Je voulais aussi vous remercier de tout ce que vous avez fait pour notre famille.
Je n'oublierai jamais votre dévouement pour notre clan et je n'oublierai jamais votre gentillesse à mon égard. Je ne puis malheureusement pas encore vous remercier comme il se doit, cette lettre est à la fois une lettre de remerciement et d'excuse, mais cela n'est que partie remise.
Je vous envoie mes meilleurs sentiments
Yuan Ka-Fai de Minaria
Le jeune homme cacheta la première lettre avant de demander l'adresse de «Gabriel» à Kratos.
Monsieur mon très cher père
Non, vous ne rêvez pas. Je sais qui vous êtes, j'ai deviné qui vous étiez sous ce pseudonyme. Mon cher père...Je...Je n'arrive pas à croire que vous êtes en vie! Plus le temps passait, plus je perdais espoir de vous retrouver enfin. Quelle drôle d'histoire que la notre! Mon père, sachez que chaque pas que j'ai fait depuis que j'ai appris votre existence était dans le but de vous retrouver, je voulais me rapprocher de vous, vous connaître pour me connaître. Je voulais apprendre à vous aimer. Je voudrais vous revoir. Wolf, qui est resté à Altamira depuis dix-huit ans aussi. S'il vous plaît mon père, venez à Altamira chez mon ami Kratos avec Madame Mils. Rien ne me causerait de plus grande joie.
Maintenant que je vous sais vivant, je ne peux plus m'empêcher de penser au jour de nos retrouvailles, de vraies retrouvailles, pas comme celle du cimetière.

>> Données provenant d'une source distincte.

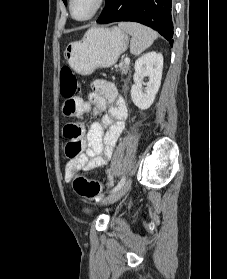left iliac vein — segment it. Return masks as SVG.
<instances>
[{
  "instance_id": "obj_1",
  "label": "left iliac vein",
  "mask_w": 227,
  "mask_h": 279,
  "mask_svg": "<svg viewBox=\"0 0 227 279\" xmlns=\"http://www.w3.org/2000/svg\"><path fill=\"white\" fill-rule=\"evenodd\" d=\"M131 183L132 180L128 179L120 189L113 192L106 199H104L103 204L107 205L120 200L129 191Z\"/></svg>"
}]
</instances>
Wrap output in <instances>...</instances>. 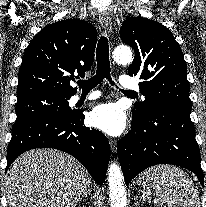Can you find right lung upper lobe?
<instances>
[{"mask_svg": "<svg viewBox=\"0 0 206 207\" xmlns=\"http://www.w3.org/2000/svg\"><path fill=\"white\" fill-rule=\"evenodd\" d=\"M96 40L95 28L82 20L68 19L46 26L25 50L17 98L43 93L74 95L77 88L71 82L84 77L92 66Z\"/></svg>", "mask_w": 206, "mask_h": 207, "instance_id": "obj_1", "label": "right lung upper lobe"}]
</instances>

Madame Mils m'a raconté votre passé. Étrangement, c'était exactement l'idée que je me faisais de vous. J'ai hâte de pouvoir parler de cela avec vous.
J'ai l'honneur d'être votre enfant
Yuan
Enfin vint la lettre à la Méthy.
Mademoiselle
Il était bien malavisé à vous de me traiter comme vous le fûtes. Je suis maintenant ce que j'aurais toujours du être et croyez bien que votre personne égoïste, froide, frustrée et pathétique ne provoque en moi que du dégout. Vous n'avez plus aucun pouvoir, le seul que vous avez est sur cette pension minable.
Plutôt que de me faire du mal, il aurait mieux valut me traiter correctement si vous vouliez vous attirer les faveurs du Roi mon père. Tant pis.
J'ai pour projet de récupérer mon trône et je sais que j y arriverai
Sachez que je ferai savoir quel genre de créature misérable vous êtes. Vous perdrez crédibilité devant toute la Cour du Roi de Tésséha'lla, favorable aux Minaria. Vous serez socialement morte. Le jouet ne sera plus jamais un jouet. Tel est pris qui croyait prendre.
Je ne vous salue point, une personne de mon rang n'a pas à le faire pour des gens comme vous. On ne salue guère un chien. Je vous ai fait la faveur de vous écrire. Gardez bien cette lettre, elle sera la seule que vous aurez de moi. Vous voulez mon pardon? Pourquoi? Parce que cela est écrit dans les enseignements de Mana? Il me semble que vous les avez assez bafoués comme ça. Il est trop tard maintenant. Avant j'aurai pu vous pardonner. Plus maintenant.
On ne s'en prend jamais impunément aux innocents.
Adieu Madame, puissiez vous vivre longtemps, bien, en bonne santé mais assez malheureuse d'esprit pour pouvoir vous repentir de vos pêchés.
J'ai l'honneur d'être etc
Yuan Ka-Fai, Prince héritier de la couronne de Minaria
-Cela sera ma seule vengeance, Marianne, tu t'en tires à bon compte. J'aurais pu être plus cruel encore.
Yuan envoya toutes ses lettres. Deux semaines plus tard, son vœu le plus cher se réalisait. Son père avait tombé le masque et lui avait écrit qu'il était en route pour Altamira.